Instructions for the task: Take every line containing "listed" out of the records.

Available data:
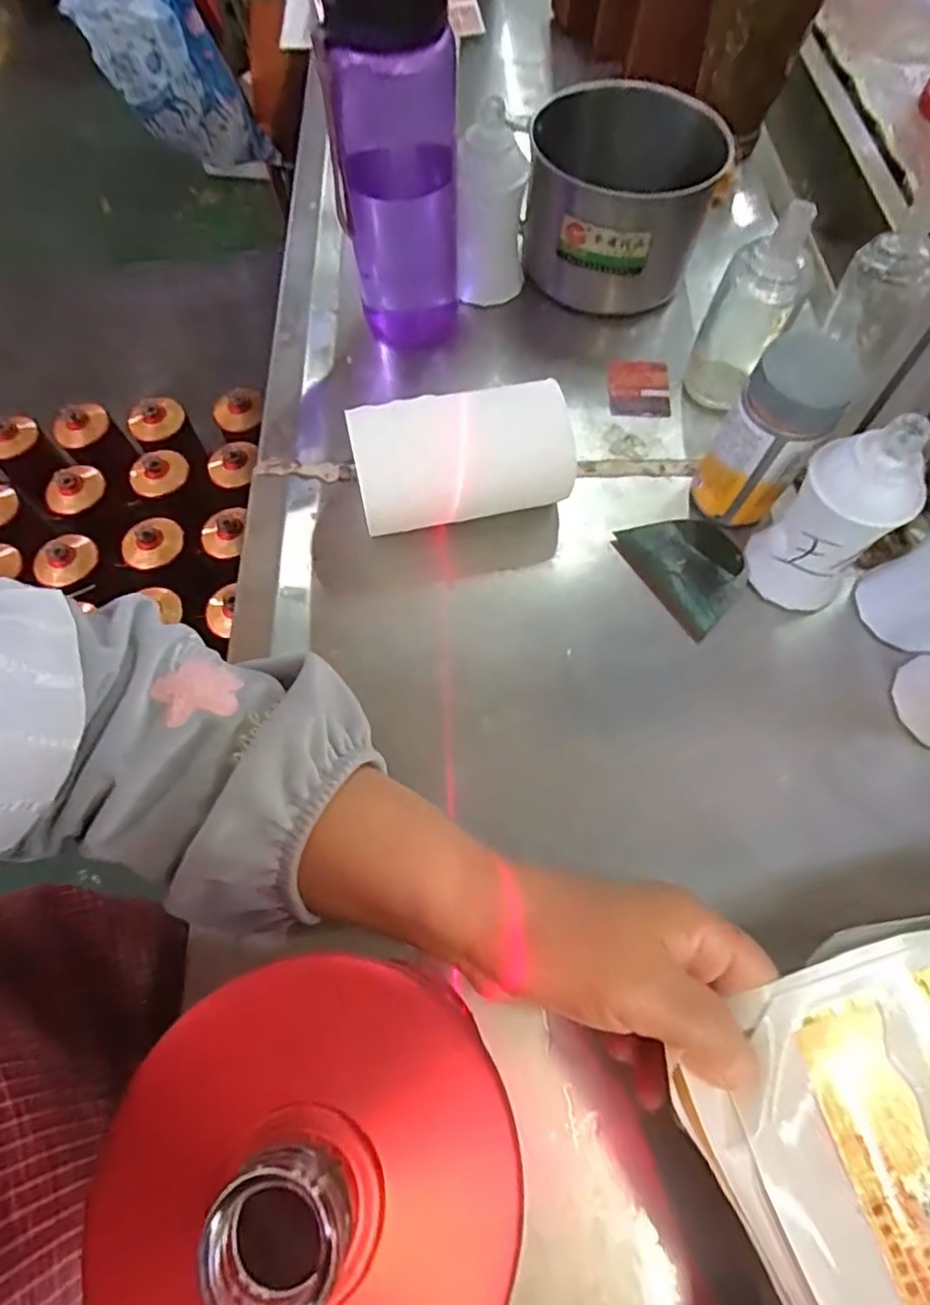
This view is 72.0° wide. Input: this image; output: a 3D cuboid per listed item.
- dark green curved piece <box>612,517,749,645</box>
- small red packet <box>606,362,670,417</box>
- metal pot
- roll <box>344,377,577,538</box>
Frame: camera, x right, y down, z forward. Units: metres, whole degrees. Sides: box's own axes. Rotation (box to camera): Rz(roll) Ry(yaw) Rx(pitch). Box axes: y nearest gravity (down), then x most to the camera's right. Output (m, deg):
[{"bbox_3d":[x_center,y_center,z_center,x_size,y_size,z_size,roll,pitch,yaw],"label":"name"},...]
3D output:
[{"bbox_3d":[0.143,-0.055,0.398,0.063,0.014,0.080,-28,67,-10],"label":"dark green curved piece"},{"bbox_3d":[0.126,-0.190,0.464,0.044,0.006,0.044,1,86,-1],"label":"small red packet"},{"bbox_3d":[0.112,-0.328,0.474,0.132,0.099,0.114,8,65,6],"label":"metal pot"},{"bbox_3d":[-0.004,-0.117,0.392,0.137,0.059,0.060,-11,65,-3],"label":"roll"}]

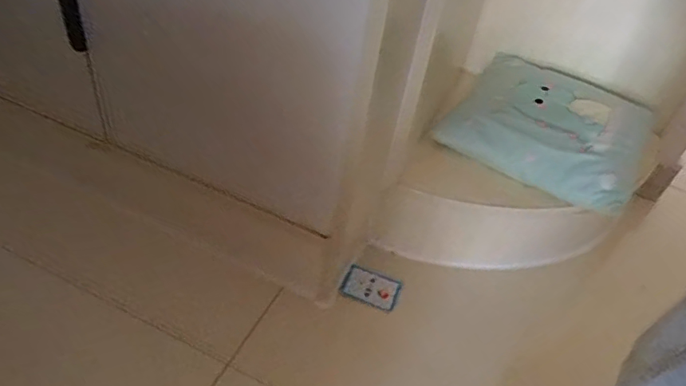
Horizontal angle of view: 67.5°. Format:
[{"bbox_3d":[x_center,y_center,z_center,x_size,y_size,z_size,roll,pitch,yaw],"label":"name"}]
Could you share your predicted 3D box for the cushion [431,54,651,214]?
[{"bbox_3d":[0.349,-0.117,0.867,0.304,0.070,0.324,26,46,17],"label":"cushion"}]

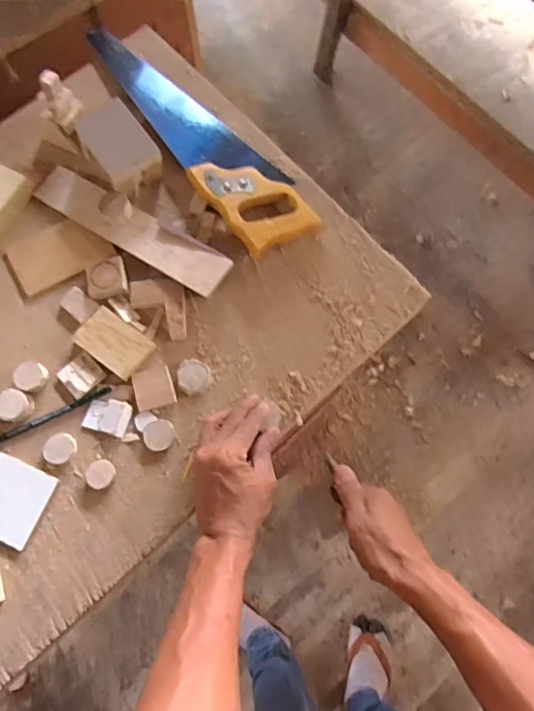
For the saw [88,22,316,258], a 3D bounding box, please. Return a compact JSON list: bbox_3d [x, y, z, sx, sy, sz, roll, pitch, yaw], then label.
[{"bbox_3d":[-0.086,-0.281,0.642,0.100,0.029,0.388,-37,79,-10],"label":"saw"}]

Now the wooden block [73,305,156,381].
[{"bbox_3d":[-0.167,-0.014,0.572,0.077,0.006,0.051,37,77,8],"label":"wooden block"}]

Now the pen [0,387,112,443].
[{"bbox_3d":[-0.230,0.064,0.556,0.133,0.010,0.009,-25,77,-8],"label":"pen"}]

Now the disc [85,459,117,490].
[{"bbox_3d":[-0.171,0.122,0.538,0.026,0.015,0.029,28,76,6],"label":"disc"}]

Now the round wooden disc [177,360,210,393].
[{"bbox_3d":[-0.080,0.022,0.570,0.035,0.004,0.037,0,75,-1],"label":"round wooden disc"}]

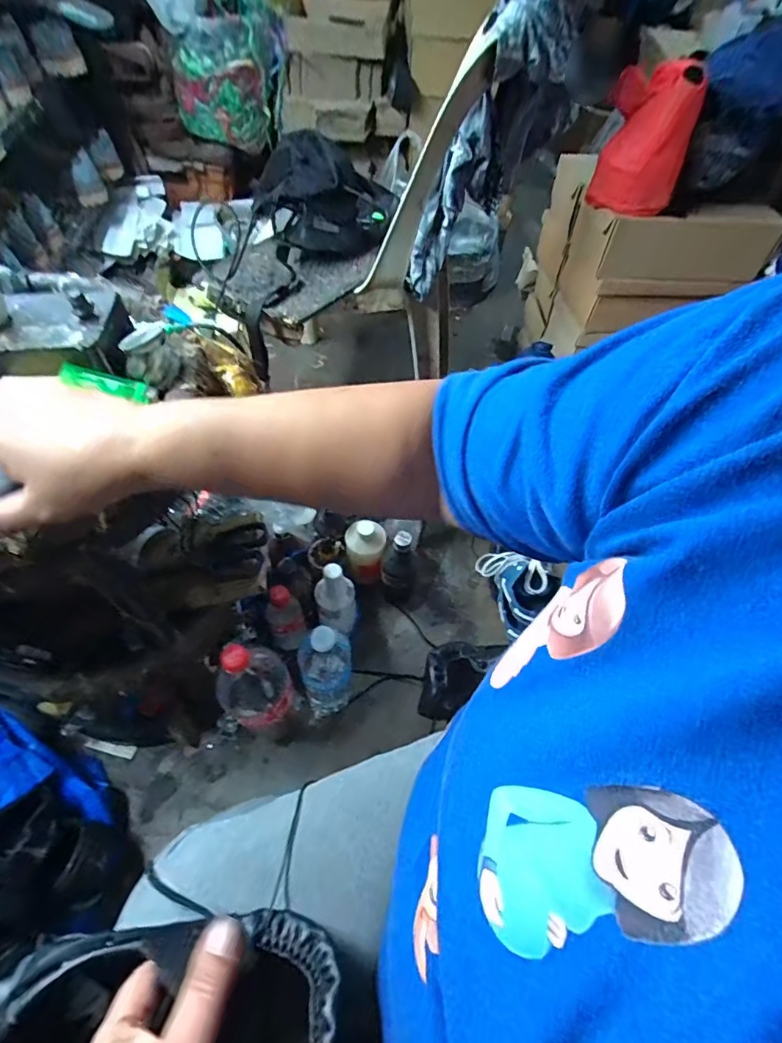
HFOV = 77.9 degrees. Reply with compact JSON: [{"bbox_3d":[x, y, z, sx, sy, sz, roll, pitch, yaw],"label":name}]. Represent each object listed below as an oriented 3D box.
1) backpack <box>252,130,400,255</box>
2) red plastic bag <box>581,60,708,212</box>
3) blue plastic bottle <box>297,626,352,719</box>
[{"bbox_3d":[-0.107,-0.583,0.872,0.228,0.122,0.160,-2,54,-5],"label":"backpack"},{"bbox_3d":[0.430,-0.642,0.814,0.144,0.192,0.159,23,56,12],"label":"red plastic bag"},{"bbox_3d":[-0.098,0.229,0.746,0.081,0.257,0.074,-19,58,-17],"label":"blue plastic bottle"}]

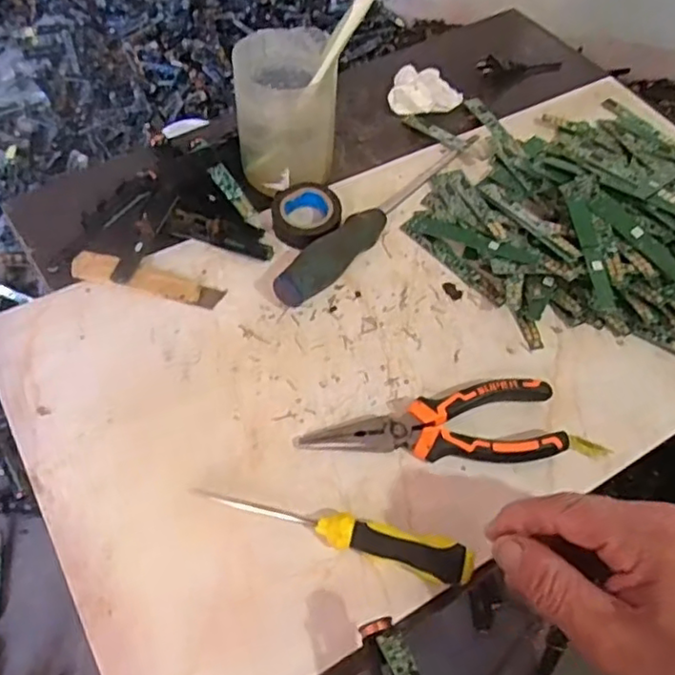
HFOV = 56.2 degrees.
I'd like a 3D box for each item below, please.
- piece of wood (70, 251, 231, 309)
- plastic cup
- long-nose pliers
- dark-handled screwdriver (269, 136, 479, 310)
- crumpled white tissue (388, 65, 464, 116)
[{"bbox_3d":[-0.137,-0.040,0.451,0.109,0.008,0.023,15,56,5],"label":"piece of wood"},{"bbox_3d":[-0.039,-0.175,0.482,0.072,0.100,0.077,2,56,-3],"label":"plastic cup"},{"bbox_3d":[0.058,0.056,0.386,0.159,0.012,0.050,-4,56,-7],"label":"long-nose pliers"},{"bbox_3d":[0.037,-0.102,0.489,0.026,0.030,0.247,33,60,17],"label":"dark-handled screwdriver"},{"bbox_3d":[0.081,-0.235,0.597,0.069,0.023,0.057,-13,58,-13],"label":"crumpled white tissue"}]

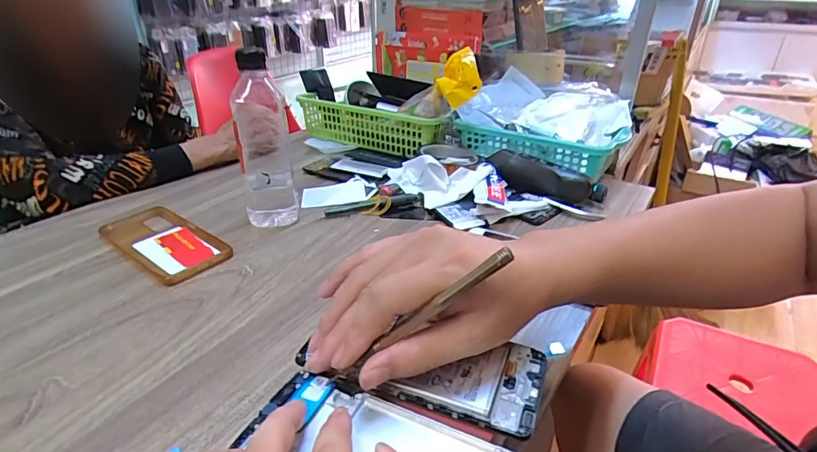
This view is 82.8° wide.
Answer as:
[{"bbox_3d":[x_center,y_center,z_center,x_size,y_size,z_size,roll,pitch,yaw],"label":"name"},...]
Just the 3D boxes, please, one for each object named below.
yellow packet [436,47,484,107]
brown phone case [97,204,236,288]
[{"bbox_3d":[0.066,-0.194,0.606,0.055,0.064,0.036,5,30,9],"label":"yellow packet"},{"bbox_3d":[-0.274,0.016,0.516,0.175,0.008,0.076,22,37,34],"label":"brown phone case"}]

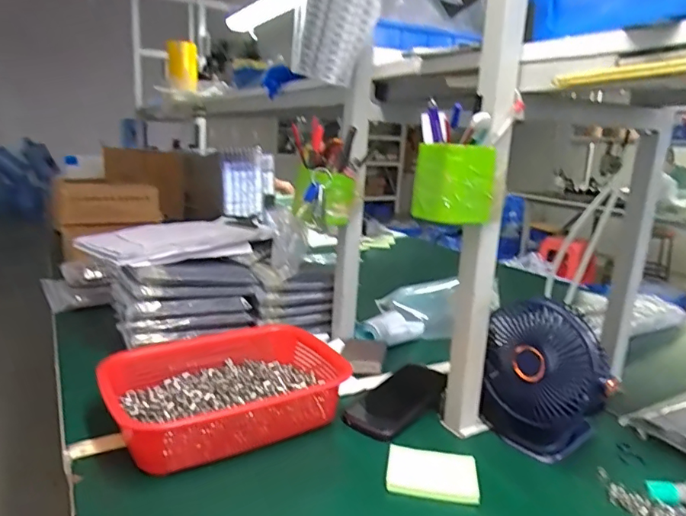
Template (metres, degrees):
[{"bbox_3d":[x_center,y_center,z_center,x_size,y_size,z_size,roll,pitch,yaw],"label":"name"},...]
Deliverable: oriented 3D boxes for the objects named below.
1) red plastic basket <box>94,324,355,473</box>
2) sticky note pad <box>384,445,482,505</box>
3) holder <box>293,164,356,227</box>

Your response:
This view is 72.0° wide. Input: this image; output: a 3D cuboid per listed item.
HFOV = 77.9 degrees. Reply with compact JSON: [{"bbox_3d":[x, y, z, sx, sy, sz, roll, pitch, yaw],"label":name}]. Represent each object listed below as an oriented 3D box.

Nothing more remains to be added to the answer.